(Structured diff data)

......

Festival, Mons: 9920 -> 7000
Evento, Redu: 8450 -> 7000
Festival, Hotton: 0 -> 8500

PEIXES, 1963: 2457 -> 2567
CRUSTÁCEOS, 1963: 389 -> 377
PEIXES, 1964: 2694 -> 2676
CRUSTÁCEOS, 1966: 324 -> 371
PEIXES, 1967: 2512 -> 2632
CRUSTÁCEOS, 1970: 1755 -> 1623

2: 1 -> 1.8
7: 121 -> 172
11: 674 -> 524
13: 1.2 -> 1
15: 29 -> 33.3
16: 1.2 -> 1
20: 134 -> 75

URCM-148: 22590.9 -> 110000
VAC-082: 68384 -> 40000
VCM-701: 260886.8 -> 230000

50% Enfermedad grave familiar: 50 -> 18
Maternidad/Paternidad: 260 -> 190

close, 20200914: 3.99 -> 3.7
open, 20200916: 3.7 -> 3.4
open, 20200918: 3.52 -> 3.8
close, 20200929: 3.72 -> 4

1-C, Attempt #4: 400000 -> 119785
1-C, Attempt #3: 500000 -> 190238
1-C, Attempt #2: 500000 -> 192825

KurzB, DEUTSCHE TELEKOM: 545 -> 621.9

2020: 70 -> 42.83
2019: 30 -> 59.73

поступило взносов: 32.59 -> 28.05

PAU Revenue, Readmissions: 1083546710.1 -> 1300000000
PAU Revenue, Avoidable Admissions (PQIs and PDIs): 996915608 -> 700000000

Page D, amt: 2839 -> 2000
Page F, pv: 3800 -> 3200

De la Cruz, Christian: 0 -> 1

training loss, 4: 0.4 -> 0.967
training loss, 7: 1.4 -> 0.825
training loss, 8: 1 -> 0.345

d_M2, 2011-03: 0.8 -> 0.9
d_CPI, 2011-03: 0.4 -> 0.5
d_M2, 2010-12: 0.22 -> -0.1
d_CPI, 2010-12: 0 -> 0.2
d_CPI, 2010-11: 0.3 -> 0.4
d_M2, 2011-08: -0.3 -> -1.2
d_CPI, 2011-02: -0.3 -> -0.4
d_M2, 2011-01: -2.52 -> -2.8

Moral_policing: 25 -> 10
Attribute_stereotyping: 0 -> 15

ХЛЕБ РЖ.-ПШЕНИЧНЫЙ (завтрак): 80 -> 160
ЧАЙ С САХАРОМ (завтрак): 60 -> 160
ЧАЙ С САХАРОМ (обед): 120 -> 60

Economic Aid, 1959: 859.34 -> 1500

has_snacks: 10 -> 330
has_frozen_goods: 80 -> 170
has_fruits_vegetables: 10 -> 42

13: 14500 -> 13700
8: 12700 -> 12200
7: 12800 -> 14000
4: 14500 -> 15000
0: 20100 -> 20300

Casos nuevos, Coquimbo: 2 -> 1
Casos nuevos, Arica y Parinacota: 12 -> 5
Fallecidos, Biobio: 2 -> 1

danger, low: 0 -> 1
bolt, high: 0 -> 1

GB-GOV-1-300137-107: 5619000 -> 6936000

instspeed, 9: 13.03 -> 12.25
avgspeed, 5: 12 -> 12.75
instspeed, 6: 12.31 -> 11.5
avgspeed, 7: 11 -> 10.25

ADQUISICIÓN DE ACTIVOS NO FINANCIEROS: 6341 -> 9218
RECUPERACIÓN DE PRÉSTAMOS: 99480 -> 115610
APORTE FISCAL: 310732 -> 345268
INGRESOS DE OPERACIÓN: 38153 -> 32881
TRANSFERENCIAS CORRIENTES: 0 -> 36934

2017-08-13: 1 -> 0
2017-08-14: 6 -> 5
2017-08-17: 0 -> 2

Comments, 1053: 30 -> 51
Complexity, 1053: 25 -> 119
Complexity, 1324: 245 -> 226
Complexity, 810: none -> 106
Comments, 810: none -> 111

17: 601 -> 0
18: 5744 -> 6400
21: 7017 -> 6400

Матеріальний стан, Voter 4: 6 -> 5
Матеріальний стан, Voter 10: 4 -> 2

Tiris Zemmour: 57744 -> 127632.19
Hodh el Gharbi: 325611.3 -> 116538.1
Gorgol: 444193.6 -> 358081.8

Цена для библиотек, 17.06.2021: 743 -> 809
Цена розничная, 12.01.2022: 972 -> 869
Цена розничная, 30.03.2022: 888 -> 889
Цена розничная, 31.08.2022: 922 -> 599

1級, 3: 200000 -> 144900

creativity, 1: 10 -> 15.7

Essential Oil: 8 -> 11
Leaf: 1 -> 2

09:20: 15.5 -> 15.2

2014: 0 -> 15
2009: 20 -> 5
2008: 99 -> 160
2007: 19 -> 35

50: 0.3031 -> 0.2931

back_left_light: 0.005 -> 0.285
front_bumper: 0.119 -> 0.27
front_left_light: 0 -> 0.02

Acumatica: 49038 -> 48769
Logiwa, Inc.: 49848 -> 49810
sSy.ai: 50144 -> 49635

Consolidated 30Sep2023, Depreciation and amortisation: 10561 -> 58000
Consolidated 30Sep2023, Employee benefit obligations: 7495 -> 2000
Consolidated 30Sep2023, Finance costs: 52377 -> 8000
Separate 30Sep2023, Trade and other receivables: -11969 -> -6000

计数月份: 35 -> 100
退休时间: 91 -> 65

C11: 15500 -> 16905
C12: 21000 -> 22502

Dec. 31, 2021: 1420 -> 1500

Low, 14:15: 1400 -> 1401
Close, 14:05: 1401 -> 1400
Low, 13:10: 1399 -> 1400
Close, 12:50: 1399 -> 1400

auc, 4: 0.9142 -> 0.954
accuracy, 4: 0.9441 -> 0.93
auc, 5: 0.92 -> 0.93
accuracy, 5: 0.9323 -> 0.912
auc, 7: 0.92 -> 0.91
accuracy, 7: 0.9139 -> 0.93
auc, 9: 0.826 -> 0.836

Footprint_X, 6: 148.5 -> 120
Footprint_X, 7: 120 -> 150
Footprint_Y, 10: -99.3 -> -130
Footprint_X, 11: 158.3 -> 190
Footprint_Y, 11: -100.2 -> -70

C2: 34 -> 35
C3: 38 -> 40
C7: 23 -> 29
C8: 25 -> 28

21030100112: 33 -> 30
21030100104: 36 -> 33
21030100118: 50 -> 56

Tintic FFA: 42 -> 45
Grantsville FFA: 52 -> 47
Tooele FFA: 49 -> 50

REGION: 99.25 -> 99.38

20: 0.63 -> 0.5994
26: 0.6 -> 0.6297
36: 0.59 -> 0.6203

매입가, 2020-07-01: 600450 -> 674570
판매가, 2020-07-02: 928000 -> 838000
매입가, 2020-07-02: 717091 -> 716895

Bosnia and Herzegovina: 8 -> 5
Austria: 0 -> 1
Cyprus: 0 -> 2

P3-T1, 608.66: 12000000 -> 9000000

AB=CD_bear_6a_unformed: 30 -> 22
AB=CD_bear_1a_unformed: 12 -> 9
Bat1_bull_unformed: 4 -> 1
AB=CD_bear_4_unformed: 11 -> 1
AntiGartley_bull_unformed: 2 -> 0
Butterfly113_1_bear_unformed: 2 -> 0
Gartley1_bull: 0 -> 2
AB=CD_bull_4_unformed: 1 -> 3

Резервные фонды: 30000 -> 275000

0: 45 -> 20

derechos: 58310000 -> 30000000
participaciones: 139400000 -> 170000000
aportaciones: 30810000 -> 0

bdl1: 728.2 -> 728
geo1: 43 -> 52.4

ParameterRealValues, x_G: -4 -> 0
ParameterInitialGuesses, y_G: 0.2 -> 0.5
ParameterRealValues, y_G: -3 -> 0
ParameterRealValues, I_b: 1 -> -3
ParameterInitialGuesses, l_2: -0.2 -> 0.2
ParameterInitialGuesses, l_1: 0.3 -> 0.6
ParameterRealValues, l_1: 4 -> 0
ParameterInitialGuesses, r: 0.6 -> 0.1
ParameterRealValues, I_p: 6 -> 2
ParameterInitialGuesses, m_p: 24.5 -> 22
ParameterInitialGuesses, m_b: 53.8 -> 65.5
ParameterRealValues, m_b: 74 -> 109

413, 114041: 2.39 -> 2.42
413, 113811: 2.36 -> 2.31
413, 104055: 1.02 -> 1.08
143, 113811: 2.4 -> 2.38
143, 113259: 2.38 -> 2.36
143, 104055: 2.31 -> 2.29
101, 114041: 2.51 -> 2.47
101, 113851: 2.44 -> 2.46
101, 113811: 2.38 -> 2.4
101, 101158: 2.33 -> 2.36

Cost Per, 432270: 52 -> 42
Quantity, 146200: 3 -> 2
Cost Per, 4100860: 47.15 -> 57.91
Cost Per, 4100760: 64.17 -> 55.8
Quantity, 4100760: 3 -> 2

......

* _Work instructions_
Where a line above contains the word "Casos", copy that line.

* _Exercise output_
Casos nuevos, Coquimbo: 2 -> 1
Casos nuevos, Arica y Parinacota: 12 -> 5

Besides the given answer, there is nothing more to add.